Nice work in post #132 Altabeh. I will bookmark it and come back to it. I am sure I can learn some new things from your material.

Thanks.

 

[starthaus]

You don't have the flexibility to realize that if a function f(x) is valid for all x then one of the values that x can take is zero. Any conclusions drawn from assuming x=0 are only valid at that point in the curve and for most people here it is not a problem as long as the context is understood. That means you have to read some of the surrounding text rather than just focusing on the mathematical symbols and being too rigid in your formalisms.

I don't understand why you insist in continuing to embarass yourself by showing your ignorance in terms of calculus. Especially since you have been shown several derivations that do not employ the dr=0 hack.

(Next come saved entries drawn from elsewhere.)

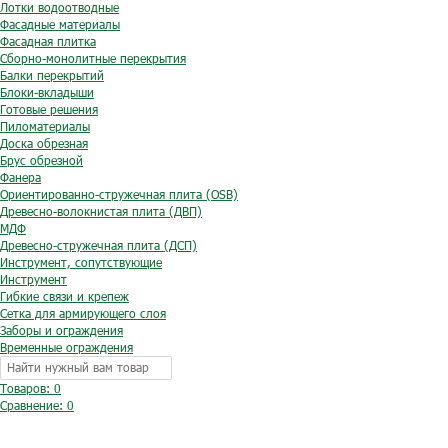
Лотки водоотводные
Фасадные материалы
Фасадная плитка
Сборно-монолитные перекрытия
Балки перекрытий
Блоки-вкладыши
Готовые решения
Пиломатериалы
Доска обрезная
Брус обрезной
Фанера
Ориентированно-стружечная плита (OSB)
Древесно-волокнистая плита (ДВП)
МДФ
Древесно-стружечная плита (ДСП)
Инструмент, сопутствующие
Инструмент
Гибкие связи и крепеж
Сетка для армирующего слоя
Заборы и ограждения
Временные ограждения
Товаров: 0
Сравнение:
0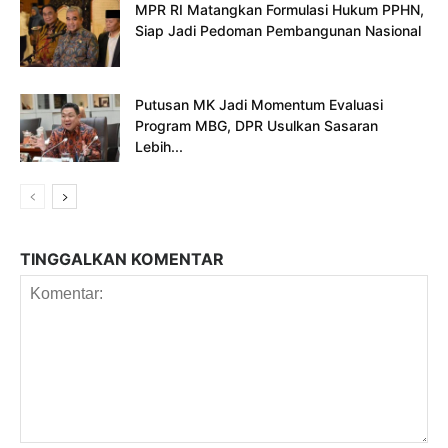
MPR RI Matangkan Formulasi Hukum PPHN,
Siap Jadi Pedoman Pembangunan Nasional
Putusan MK Jadi Momentum Evaluasi
Program MBG, DPR Usulkan Sasaran
Lebih...
TINGGALKAN KOMENTAR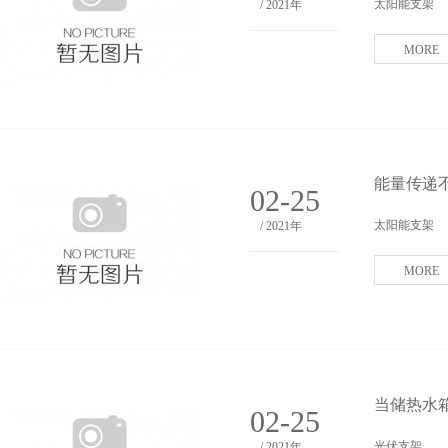
太阳能支架
/ 2021年
MORE
能量传递
02-25
太阳能支架
/ 2021年
MORE
当储热水
02-25
光伏支架
/ 2021年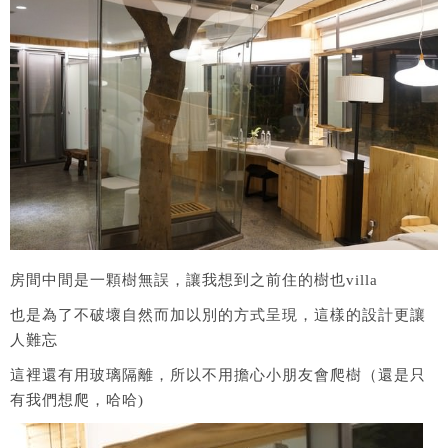
房間中間是一顆樹無誤，讓我想到之前住的樹也villa
也是為了不破壞自然而加以別的方式呈現，這樣的設計更讓
人難忘
這裡還有用玻璃隔離，所以不用擔心小朋友會爬樹（還是只
有我們想爬，哈哈)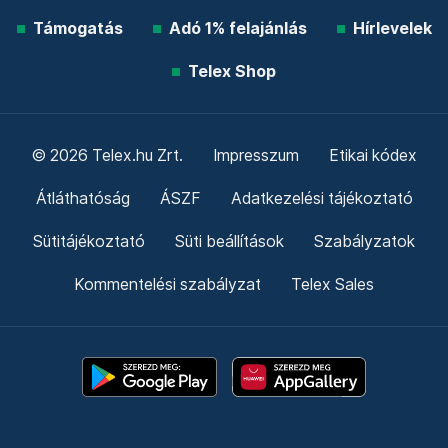
Támogatás
Adó 1% felajánlás
Hírlevelek
Telex Shop
© 2026 Telex.hu Zrt.
Impresszum
Etikai kódex
Átláthatóság
ÁSZF
Adatkezelési tájékoztató
Sütitájékoztató
Süti beállítások
Szabályzatok
Kommentelési szabályzat
Telex Sales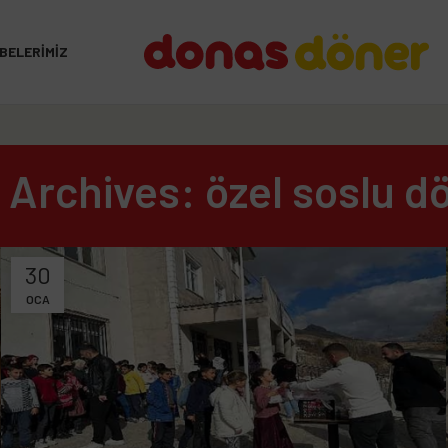
BELERIMIZ
 Archives: özel soslu d
30
OCA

Even when I demostrated to you that your mathematics leads to the conclusion that a ball thrown up in the air stops at the apogee and does not fall back down, you would rather consider that there was something wrong with nature before you would consider that you made a mistake with your mathematics.

While you "demonstration" is correct, it is totally irrelevant. It simply illustrates your inability to tell the difference between a function and its value in a point. You could easily remedy this if you took a class in calculus. You can't really pretend that you're doing physics when you fail basic calculus. It is really simple, kev, calculus 101 teaches you that if f(x)=constant then
\frac{df}{dx}=0 for all x. There is no way around it. Can you generalize this to the case\frac{df}{dx}=constant implies \frac{d^2f}{dx^2}=0 for all x?